Dr. Jarris said some entities may face administrative barriers to using all their ARRA funds by the September 30 deadline. In addition, the PHER grant program is ending in August. Dr. Jarris said the President’s proposed 2011 budget does not include money for pandemic influenza planning, which may force States to table their pandemic response efforts.

Claire Hannan, M.P.H., AIM 

Ms. Hannan said immunizers are challenged by questions such as whether to obtain and store H1N1 vaccine now or whether they should plan to do so later. They are asking whether a third wave of disease is anticipated and how much vaccine is currently being stored at doctors’ offices and clinics. Because demand is low, the minimum order of 100 doses is more than most programs need, so they are discussing how to split orders among several programs.

Ms. Hannan emphasized the importance of building on the lessons learned so far. School-based clinics were successful in part because some challenges were eliminated as a result of the emergency nature of the pandemic. It is important to look at data sharing and Family Educational Rights and Privacy Act (FERPA) restrictions to determine how to foster more collaboration. School-based clinics are labor-intensive but worth sustaining. The immunization community has made inroads into the infrastructure for adult immunization—such as retail pharmacies and health care providers who treat adults—but those inroads will be hard to sustain. Evaluation of the H1N1 response should consider how pharmacists were able to help when some barriers were lifted.

Discussion

RADM Schuchat said CDC is working with the Department of Education to let educators know that there should be no barriers between public health providers and schools that host vaccination clinics. She recognized that the education and public health systems must communicate with each other more. RADM Schuchat asked for specific suggestions and contacts to help CDC and the Department of Education address perceived barriers.

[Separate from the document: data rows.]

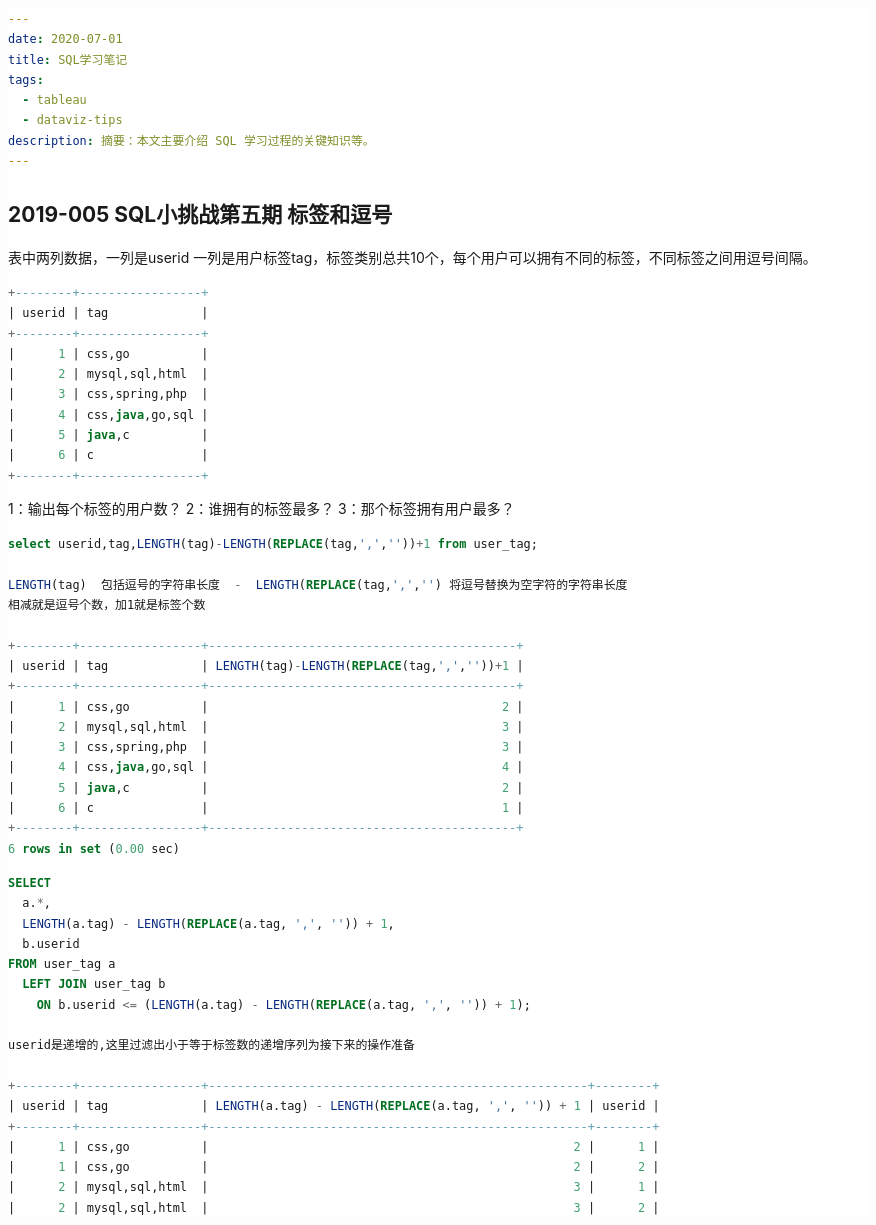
 ```yaml
---
date: 2020-07-01
title: SQL学习笔记
tags:
  - tableau
  - dataviz-tips
description: 摘要：本文主要介绍 SQL 学习过程的关键知识等。
---
```


## 2019-005 SQL小挑战第五期 标签和逗号
表中两列数据，一列是userid 一列是用户标签tag，标签类别总共10个，每个用户可以拥有不同的标签，不同标签之间用逗号间隔。
```sql
+--------+-----------------+
| userid | tag             |
+--------+-----------------+
|      1 | css,go          |
|      2 | mysql,sql,html  |
|      3 | css,spring,php  |
|      4 | css,java,go,sql |
|      5 | java,c          |
|      6 | c               |
+--------+-----------------+
```
1：输出每个标签的用户数？
2：谁拥有的标签最多？
3：那个标签拥有用户最多？
```sql
select userid,tag,LENGTH(tag)-LENGTH(REPLACE(tag,',',''))+1 from user_tag;

LENGTH(tag)  包括逗号的字符串长度  -  LENGTH(REPLACE(tag,',','') 将逗号替换为空字符的字符串长度
相减就是逗号个数，加1就是标签个数
                                   
+--------+-----------------+-------------------------------------------+
| userid | tag             | LENGTH(tag)-LENGTH(REPLACE(tag,',',''))+1 |
+--------+-----------------+-------------------------------------------+
|      1 | css,go          |                                         2 |
|      2 | mysql,sql,html  |                                         3 |
|      3 | css,spring,php  |                                         3 |
|      4 | css,java,go,sql |                                         4 |
|      5 | java,c          |                                         2 |
|      6 | c               |                                         1 |
+--------+-----------------+-------------------------------------------+
6 rows in set (0.00 sec)
```
```sql
SELECT
  a.*,
  LENGTH(a.tag) - LENGTH(REPLACE(a.tag, ',', '')) + 1,
  b.userid
FROM user_tag a
  LEFT JOIN user_tag b
    ON b.userid <= (LENGTH(a.tag) - LENGTH(REPLACE(a.tag, ',', '')) + 1);
    
userid是递增的,这里过滤出小于等于标签数的递增序列为接下来的操作准备

+--------+-----------------+-----------------------------------------------------+--------+
| userid | tag             | LENGTH(a.tag) - LENGTH(REPLACE(a.tag, ',', '')) + 1 | userid |
+--------+-----------------+-----------------------------------------------------+--------+
|      1 | css,go          |                                                   2 |      1 |
|      1 | css,go          |                                                   2 |      2 |
|      2 | mysql,sql,html  |                                                   3 |      1 |
|      2 | mysql,sql,html  |                                                   3 |      2 |
```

RADM Schuchat said CDC now has enough information to begin evaluating disparities in H1N1 vaccination rates and other issues more in depth. Several NVAC members and liaisons expressed the urgent need to maintain and expand funding for public health infrastructure to build on the successes of the H1N1 response.

Action Items

In the process of evaluating the government’s effort to address H1N1 influenza, NVAC will review data on how well the campaign reached specific populations (target demographics, racial/ethnic minorities, etc.)

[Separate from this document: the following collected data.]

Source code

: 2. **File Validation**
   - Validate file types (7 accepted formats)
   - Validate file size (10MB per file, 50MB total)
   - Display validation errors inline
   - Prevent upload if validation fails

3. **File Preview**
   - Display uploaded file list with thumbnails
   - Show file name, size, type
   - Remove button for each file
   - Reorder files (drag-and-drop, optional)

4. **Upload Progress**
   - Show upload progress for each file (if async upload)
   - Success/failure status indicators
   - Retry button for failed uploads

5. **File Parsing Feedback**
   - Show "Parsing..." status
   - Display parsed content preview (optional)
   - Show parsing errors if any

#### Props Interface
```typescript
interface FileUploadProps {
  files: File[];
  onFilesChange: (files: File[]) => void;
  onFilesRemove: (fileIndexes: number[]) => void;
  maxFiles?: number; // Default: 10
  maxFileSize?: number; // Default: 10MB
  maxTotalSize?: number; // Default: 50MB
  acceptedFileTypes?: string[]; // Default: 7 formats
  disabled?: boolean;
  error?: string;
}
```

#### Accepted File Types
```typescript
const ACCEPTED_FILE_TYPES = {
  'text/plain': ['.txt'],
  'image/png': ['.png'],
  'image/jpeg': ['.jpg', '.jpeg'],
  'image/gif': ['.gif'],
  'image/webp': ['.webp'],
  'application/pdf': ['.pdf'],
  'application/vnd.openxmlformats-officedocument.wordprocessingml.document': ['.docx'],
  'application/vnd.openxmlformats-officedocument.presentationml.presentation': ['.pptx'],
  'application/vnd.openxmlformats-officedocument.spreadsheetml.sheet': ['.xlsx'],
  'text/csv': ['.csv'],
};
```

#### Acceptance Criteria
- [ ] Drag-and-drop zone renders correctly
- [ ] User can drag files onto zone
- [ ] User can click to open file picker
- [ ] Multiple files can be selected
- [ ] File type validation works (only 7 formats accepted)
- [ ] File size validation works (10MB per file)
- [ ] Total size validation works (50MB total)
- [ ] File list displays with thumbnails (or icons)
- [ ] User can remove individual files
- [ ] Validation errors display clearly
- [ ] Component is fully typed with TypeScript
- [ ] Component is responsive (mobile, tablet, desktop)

Drs. Birkhead, Jarris, Mason, and Morita will develop a draft recommendation for consideration at the February 26 teleconference on maintaining the capacity developed in response to the H1N1 pandemic.

Public Comment

Nancy McGrory Richardson, education and outreach director for Hemispherx Biopharma, gave an overview of her company’s drug, Ampligen, a potential influenza vaccine adjuvant. (Written testimony is attached in the appendix.[DT20] ) She hoped her company could support the goals of all those committed to worldwide protection from pandemic influenza.

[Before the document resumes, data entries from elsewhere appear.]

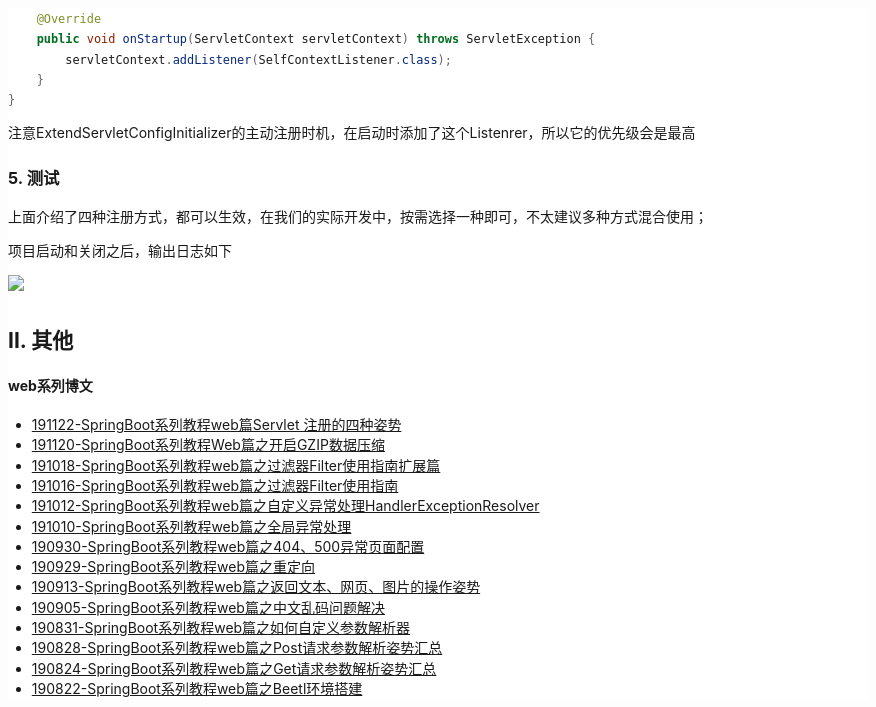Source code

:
 ```java
    @Override
    public void onStartup(ServletContext servletContext) throws ServletException {
        servletContext.addListener(SelfContextListener.class);
    }
}
```

注意ExtendServletConfigInitializer的主动注册时机，在启动时添加了这个Listenrer，所以它的优先级会是最高

### 5. 测试

上面介绍了四种注册方式，都可以生效，在我们的实际开发中，按需选择一种即可，不太建议多种方式混合使用；

项目启动和关闭之后，输出日志如下

![](/imgs/191206/00.jpg)


## II. 其他


#### web系列博文

- [191122-SpringBoot系列教程web篇Servlet 注册的四种姿势](https://mp.weixin.qq.com/s?__biz=MzU3MTAzNTMzMQ==&mid=2247484377&idx=1&sn=a20ce7e5e04ede4dff5fa84a7c5c8448&chksm=fce71875cb9091639124afa69d0ec7bbf8f50438fd7acaf582fb029b7a4adf2f36fa50d4f0fa&token=1748723444&lang=zh_CN#rd)
- [191120-SpringBoot系列教程Web篇之开启GZIP数据压缩](http://spring.hhui.top/spring-blog/2019/11/20/191120-SpringBoot%E7%B3%BB%E5%88%97%E6%95%99%E7%A8%8BWeb%E7%AF%87%E4%B9%8B%E5%BC%80%E5%90%AFGZIP%E6%95%B0%E6%8D%AE%E5%8E%8B%E7%BC%A9/)
- [191018-SpringBoot系列教程web篇之过滤器Filter使用指南扩展篇](http://spring.hhui.top/spring-blog/2019/10/18/191018-SpringBoot%E7%B3%BB%E5%88%97%E6%95%99%E7%A8%8Bweb%E7%AF%87%E4%B9%8B%E8%BF%87%E6%BB%A4%E5%99%A8Filter%E4%BD%BF%E7%94%A8%E6%8C%87%E5%8D%97%E6%89%A9%E5%B1%95%E7%AF%87/)
- [191016-SpringBoot系列教程web篇之过滤器Filter使用指南](https://mp.weixin.qq.com/s/f01KWO3d2zhoN0Qa9-Qb6w)
- [191012-SpringBoot系列教程web篇之自定义异常处理HandlerExceptionResolver](https://mp.weixin.qq.com/s?__biz=MzU3MTAzNTMzMQ==&mid=2247484348&idx=1&sn=e9b36572c721418b097396b50319d140&chksm=fce71810cb9091063e810327e44f7ed07256188aecd352fa43f37e63e63dc64292b1a48b00cf&token=823367253&lang=zh_CN#rd)
- [191010-SpringBoot系列教程web篇之全局异常处理](https://mp.weixin.qq.com/s?__biz=MzU3MTAzNTMzMQ==&mid=2247484344&idx=1&sn=d4b1422a709d9540583e33443aab6fff&chksm=fce71814cb9091025a960312c878ff9fc4f44fd0035aa597f55f37c90dcbac25a3e96ee2c528&token=118864495&lang=zh_CN#rd)
- [190930-SpringBoot系列教程web篇之404、500异常页面配置](https://mp.weixin.qq.com/s?__biz=MzU3MTAzNTMzMQ==&mid=2247484336&idx=1&sn=d70f15e77bbd219af8015f9037a167fb&chksm=fce7181ccb90910aee427a3f3ed7660e8303c7460859c82622a651ce1cc3d7a97f62f80ed4e0&token=2447275&lang=zh_CN#rd)
- [190929-SpringBoot系列教程web篇之重定向](https://mp.weixin.qq.com/s?__biz=MzU3MTAzNTMzMQ==&mid=2247484322&idx=1&sn=b18090f35b59097f78858b6609506b74&chksm=fce7180ecb909118d939f3ddf741a11c0977b1213d7afa12c970590590d40441c3a085c43c52&token=2447275&lang=zh_CN#rd)
- [190913-SpringBoot系列教程web篇之返回文本、网页、图片的操作姿势](http://mp.weixin.qq.com/s?__biz=MzU3MTAzNTMzMQ==&mid=2247484310&idx=1&sn=f6259cf1b79db095ff2e9534993d27cf&chksm=fce7183acb90912cd150f086e90ecab3eceb3464e9352853e2e722288d412dbb3eb20c6e6ae7&scene=21#wechat_redirect)
- [190905-SpringBoot系列教程web篇之中文乱码问题解决](https://mp.weixin.qq.com/s?__biz=MzU3MTAzNTMzMQ==&mid=2247484309&idx=1&sn=33d782f7529268eef6607a1ab8d41018&chksm=fce71839cb90912f6020aa9463bc0136cb57969ebe27eba865d97e212c28211435791aa874ea&scene=21#wechat_redirect)
- [190831-SpringBoot系列教程web篇之如何自定义参数解析器](https://mp.weixin.qq.com/s?__biz=MzU3MTAzNTMzMQ==&mid=2247484291&idx=1&sn=3f7e8c92ca4d7270cc5c40cafea39683&chksm=fce7182fcb90913922654a4f2f04e7029b8944d71c31741334a3235aecbe1e60babcb0c0be74&scene=21#wechat_redirect)
- [190828-SpringBoot系列教程web篇之Post请求参数解析姿势汇总](https://mp.weixin.qq.com/s?__biz=MzU3MTAzNTMzMQ==&mid=2247484287&idx=1&sn=44461f564d6b04cbf1a5902dcb4f23c6&chksm=fce718d3cb9091c5d730e63ae954c0831d53f3dd5af5d19d9c78b6009102838efaf56f7838ff&scene=21#wechat_redirect)
- [190824-SpringBoot系列教程web篇之Get请求参数解析姿势汇总](https://mp.weixin.qq.com/s?__biz=MzU3MTAzNTMzMQ==&mid=2247484282&idx=1&sn=a8d236d935ae24cfbe6977e24a479caa&chksm=fce718d6cb9091c0dd8a6b113236f9ae9388fb026c9403c97bdf7505f773bd7330a43e3b269c&scene=21#wechat_redirect)
- [190822-SpringBoot系列教程web篇之Beetl环境搭建](https://mp.weixin.qq.com/s?__biz=MzU3MTAzNTMzMQ==&mid=2247484268&idx=3&sn=9e8a6121dce291c65bd2b3d4fab24178&chksm=fce718c0cb9091d6674fb809d68ca3dc3b1695162368481abf8dc094000412116d2f9971c54b&scene=21#wechat_redirect)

Closing Remarks and Adjournment

Dr. Birkhead said the February 26 NVAC teleconference would include a VSRAWG update, final approval of NVAC comments on the National Vaccine Plan, prioritization of objectives in the National Vaccine Plan, and review of a motion urging more funding to support the public health infrastructure. Dr. Birkhead thanked the members and all the participants for their contributions and adjourned the meeting at approximately 1:30 PM.

I hereby certify that, to the best of my knowledge, the foregoing minutes are accurate and complete.

Bruce Gellin, M.D., M.P.H.                                           Guthrie S. Birkhead, M.D., M.P.H.

Executive Secretary                                                      Chair, National Vaccine Advisory Committee

National Vaccine Advisory Committee

These minutes will be formally considered by the Committee at its next meeting, and any corrections or notations will be incorporated in the minutes of that meeting.